Union Budget 2024-25: Key FAQs on New Capital Gains Tax Regime Issued by CBDT

By: Admin
July 25, 2024
Categories: Income Tax|Press Release


Important FAQs on New Capital Gains Tax Regime in Union Budget 2024-25

The Central Board of Direct Taxes (CBDT) recently issued FAQs regarding the new capital gains tax regime introduced in the Union Budget 2024-25. These changes aim to simplify and rationalize the taxation of capital gains across various asset classes. Below are the key FAQs and their implications:

Q1. Major Changes in Capital Gains Taxation

The Finance (No.2) Bill, 2024, has brought significant changes to the taxation of capital gains. The changes can be summarized under five broad parameters:

  1. Simplified Holding Periods: The number of holding periods for determining long-term capital assets has been reduced to two – one year for listed securities and two years for all other assets.
  2. Rationalized Tax Rates: Tax rates have been standardized and reduced. Notably, the tax rate for long-term capital gains has been reduced from 20% to 12.5% across most asset categories.
  3. Removal of Indexation: Indexation benefits have been removed to simplify computation, coupled with a reduction in the tax rate.
  4. Parity Between Residents and Non-residents: The new regime aims to provide uniformity in tax treatment between residents and non-residents.
  5. Continued Roll Over Benefits: There are no changes in the roll over benefits available under the Income Tax Act, which allow taxpayers to defer capital gains tax by reinvesting in specified assets.

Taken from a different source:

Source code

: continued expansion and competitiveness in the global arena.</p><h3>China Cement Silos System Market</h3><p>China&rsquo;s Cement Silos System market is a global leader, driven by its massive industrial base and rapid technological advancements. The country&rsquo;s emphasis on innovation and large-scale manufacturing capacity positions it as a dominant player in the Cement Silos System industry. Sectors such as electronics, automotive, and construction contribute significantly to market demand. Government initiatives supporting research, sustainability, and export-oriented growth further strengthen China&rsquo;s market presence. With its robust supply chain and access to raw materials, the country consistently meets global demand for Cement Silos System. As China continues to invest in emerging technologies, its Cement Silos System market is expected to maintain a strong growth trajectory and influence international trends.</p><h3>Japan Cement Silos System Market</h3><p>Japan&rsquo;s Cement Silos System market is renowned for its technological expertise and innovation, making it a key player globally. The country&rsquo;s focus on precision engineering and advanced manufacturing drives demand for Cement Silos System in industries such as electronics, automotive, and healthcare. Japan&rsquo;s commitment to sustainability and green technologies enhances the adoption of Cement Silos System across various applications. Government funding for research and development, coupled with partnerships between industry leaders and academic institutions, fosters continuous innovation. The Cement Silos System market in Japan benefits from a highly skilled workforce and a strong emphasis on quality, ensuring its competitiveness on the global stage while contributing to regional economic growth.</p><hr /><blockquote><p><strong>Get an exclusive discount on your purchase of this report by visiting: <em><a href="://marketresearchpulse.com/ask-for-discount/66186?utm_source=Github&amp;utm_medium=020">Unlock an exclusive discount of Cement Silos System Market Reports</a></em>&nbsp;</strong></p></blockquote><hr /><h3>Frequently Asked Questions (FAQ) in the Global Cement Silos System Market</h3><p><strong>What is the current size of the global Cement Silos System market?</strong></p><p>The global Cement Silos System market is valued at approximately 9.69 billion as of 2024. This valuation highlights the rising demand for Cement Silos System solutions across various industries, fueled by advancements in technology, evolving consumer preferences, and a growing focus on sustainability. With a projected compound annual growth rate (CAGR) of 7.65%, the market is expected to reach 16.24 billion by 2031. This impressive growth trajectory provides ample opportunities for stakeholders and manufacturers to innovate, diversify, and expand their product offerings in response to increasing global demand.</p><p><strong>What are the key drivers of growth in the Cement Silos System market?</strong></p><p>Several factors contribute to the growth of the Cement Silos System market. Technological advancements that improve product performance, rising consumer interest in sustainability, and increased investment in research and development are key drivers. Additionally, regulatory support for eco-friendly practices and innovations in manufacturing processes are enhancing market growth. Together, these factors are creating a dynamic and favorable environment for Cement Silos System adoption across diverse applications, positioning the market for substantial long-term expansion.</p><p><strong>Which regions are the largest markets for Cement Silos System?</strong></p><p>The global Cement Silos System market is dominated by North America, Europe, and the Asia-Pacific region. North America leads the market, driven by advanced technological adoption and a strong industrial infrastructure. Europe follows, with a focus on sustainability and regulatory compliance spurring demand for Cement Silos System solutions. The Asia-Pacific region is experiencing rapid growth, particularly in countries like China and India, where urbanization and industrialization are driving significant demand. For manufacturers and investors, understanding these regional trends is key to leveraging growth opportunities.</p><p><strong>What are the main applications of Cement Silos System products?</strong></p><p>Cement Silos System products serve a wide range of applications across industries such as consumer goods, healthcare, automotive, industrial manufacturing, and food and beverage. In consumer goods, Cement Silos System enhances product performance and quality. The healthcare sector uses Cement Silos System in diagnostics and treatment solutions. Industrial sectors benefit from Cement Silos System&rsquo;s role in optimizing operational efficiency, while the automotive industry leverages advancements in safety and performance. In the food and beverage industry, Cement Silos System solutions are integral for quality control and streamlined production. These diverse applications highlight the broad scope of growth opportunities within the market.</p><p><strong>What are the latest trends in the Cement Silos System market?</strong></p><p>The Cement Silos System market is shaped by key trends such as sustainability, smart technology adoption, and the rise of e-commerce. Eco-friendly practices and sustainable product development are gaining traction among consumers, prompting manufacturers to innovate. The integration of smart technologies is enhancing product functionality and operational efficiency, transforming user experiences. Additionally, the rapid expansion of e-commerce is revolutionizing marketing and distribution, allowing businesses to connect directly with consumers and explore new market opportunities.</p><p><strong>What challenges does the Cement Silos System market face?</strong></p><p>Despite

Q2. Effective Date of the New Provisions

The new provisions for capital gains tax came into effect from July 23, 2024. They are applicable to all transfers made on or after this date.

Q3. Simplification of Holding Period

Previously, there were multiple holding periods to qualify an asset as a long-term capital asset. Under the new regime, this has been simplified to just two periods: one year for listed securities and two years for other assets.

Q4. Benefits of the Change in Holding Period

The reduction in holding periods benefits holders of listed assets, including units of business trusts (such as REITs and InvITs), whose holding period has been reduced from 36 months to 12 months. Similarly, the holding period for gold and certain unlisted securities has been reduced from 36 months to 24 months.

Q5. Holding Period for Immovable Property and Unlisted Shares

The holding period for immovable property and certain unlisted shares remains unchanged at 24 months.

Q6. Changes in Tax Rates for STT Paid Capital Assets

The tax rate for short-term capital gains on STT (Securities Transaction Tax) paid listed equity, equity-oriented mutual funds, and units of business trusts has increased from 15% to 20%. For long-term gains on these assets, the rate has been adjusted from 10% to 12.5%.

Q7. Exemption Limit for Long-Term Capital Gains

The exemption limit for long-term capital gains under section 112A has been increased from Rs. 1 lakh to Rs. 1.25 lakh for FY 2024-25 and subsequent years.

Q8. Changes in Tax Rates for Other Long-Term Capital Gains

The tax rate for other long-term capital gains across all asset categories has been standardized at 12.5%, without the benefit of indexation. Previously, this rate stood at 20% with indexation.

Q9. Beneficiaries of Reduced Tax Rates

The reduction in the tax rate from 20% (with indexation) to 12.5% (without indexation) benefits taxpayers across all asset classes. However, the extent of benefit may vary depending on the inflation-adjusted gain.

Q10. Continuation of Roll Over Benefits

Taxpayers can continue to avail roll over benefits as per existing provisions under the Income Tax Act. These benefits allow taxpayers to defer capital gains tax by reinvesting in specified assets, subject to certain conditions.

Q11. Eligible Assets for Roll Over Benefits

Assets eligible for roll over benefits include investment in a new house under sections 54 or 54F, or in specified bonds under section 54EC. Detailed provisions can be found in sections 54, 54B, 54D, 54EC, 54F, and 54G of the Income Tax Act.

Q12. Limit for Roll Over Benefits

Investment of capital gains in 54EC bonds up to Rs. 50 lakh qualifies for roll over benefits. Other investments are exempt from tax under specified conditions.

Q13. Rationale Behind the Changes

The overhaul of the capital gains tax structure aims to simplify compliance, reduce differential tax rates across asset classes, and facilitate easier computation and filing of taxes.